# Do you need a multi-store T-Shirt shopping cart?



## bvsoftware (May 4, 2010)

I'm the owner of BVSoftware.com and we've been asked by a couple of clients to create a multi-store ecommerce package for the customized product industry.

I'm trying to find out what the level of interest would be and what features would make the most compelling product.

* Would you be interested in a shopping cart that allowed you to create multiple, branded mini-stores for clients all managed from a central admin panel?

* What other features would you most like to see in a solution?

* Do you sell products that can be customized by shoppers such as business cards or other items that may require customers to upload photos with their order?

* What other shopping cart systems do you use today and how could they be improved.

Thank you for your feedback. If there is enough interests I'd like to see a product come to market instead of just custom solutions.


----------



## raise (Apr 11, 2008)

Aside from the multi-store, the online designer is the key. A non-flash solution would be best. We have been looking at a lot of products including considering having one built to spec that would allow us to provide b2b-like functionality to our clients for company stores.

We do offer items other than t-shirts and uniforms but a simple well designed and flexible customizing application for garments that can be multi-homed and managed by user or by group is what we have been looking for.

Most of our clients would shy away from a lot of the designers we have evaluated due to complexity or instability.


----------



## bvsoftware (May 4, 2010)

Thanks. We're considering a JavaScript based designer. For example, a side project we worked on was the custom keyboard editor for customkeysapp.com. You can add buttons, drag them around and click for popup settings. A similar framework would be a good start for an editor that would run without Flash.


----------



## GrannyTees (Oct 18, 2008)

hi
I'm looking for a design your own tshirt webpage also that is not flash. Java would be nice. There is a software company in Europe that sells one but it is very pricey. I am also interested in a shopping cart, that is easy to use and maintain. I'm also looking for multi products as well, most customizable.


----------



## Linz (May 5, 2010)

I have been looking at Wilcom Deco Network recently but am a little concerned about the designer not uploading the customers designs
properly.
I would be very interested in a fullfillment package as we offer Screen printing, embroidery, DTG and transfer.


----------



## bvsoftware (May 4, 2010)

Linz,

When you say the "designer not uploading custom designs properly" can you explain a little more about that? If a shopper designs a shirt online, what format do you need to receive the information in to properly print?


----------



## Linz (May 5, 2010)

I have been reading posts on the forum and users are saying the programme crashes frequently when customers are trying to upload
their designs
I don't use the package so maybe I should n't use other peoples gripes


----------



## Old Dog (Jun 13, 2010)

I am considering Deco Network software and am interested in any suggestions of other options. What is the difference between flash and Java regarding e-commerce site? Any current or ex users?
Thanks,
Old Dog


----------

_Actions to take_:
1. Translate this sentence from the shopping cart thread into Spanish: "A non-flash solution would be best."
2. In the shopping cart thread, list every decorating method that Linz says they offer.
Answer using only the shopping cart thread.

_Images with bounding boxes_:
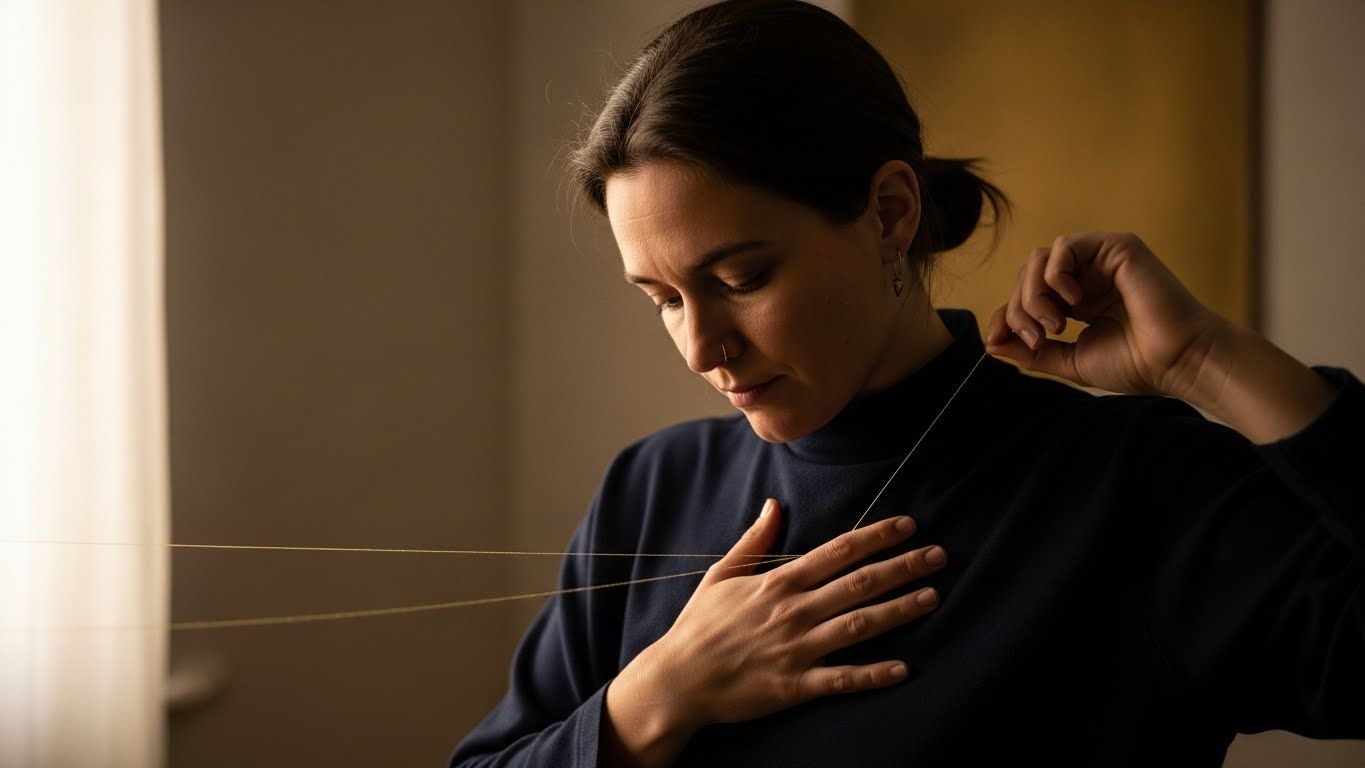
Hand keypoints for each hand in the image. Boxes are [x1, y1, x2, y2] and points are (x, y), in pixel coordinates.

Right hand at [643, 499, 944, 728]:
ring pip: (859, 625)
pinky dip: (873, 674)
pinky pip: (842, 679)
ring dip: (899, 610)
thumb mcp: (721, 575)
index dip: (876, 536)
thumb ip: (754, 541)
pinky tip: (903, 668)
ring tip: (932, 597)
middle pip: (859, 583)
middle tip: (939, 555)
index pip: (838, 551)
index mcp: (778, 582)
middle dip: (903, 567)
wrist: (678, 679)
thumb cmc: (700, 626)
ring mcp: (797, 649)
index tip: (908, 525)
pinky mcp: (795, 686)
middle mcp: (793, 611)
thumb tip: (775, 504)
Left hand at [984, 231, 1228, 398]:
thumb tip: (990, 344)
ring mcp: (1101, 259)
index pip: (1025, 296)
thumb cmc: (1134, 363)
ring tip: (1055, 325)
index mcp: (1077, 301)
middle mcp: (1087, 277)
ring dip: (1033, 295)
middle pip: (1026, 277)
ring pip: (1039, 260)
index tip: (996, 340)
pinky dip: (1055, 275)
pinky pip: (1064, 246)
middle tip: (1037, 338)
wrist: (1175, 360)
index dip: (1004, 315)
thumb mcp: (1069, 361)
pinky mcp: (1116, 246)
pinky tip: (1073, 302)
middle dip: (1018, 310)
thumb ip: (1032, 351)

...

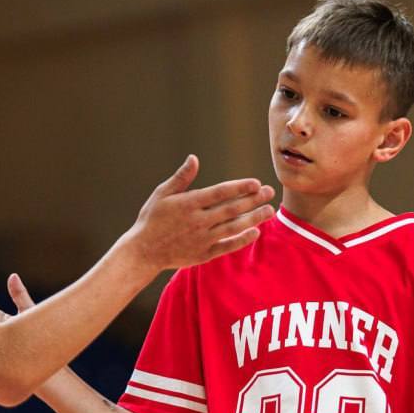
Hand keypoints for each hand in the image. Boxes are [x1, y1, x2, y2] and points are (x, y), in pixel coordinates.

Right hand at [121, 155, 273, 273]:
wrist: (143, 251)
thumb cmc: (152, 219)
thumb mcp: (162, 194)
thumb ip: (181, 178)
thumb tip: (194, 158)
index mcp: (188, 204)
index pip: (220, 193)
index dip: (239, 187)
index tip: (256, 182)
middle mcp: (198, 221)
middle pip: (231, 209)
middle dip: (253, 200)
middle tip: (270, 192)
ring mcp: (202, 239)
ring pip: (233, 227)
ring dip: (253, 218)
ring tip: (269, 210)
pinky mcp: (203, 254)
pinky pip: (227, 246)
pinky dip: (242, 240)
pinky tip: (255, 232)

_Exercise responses_:
1. Una solución que no use Flash sería lo mejor.

2. Screen printing, embroidery, DTG, transfer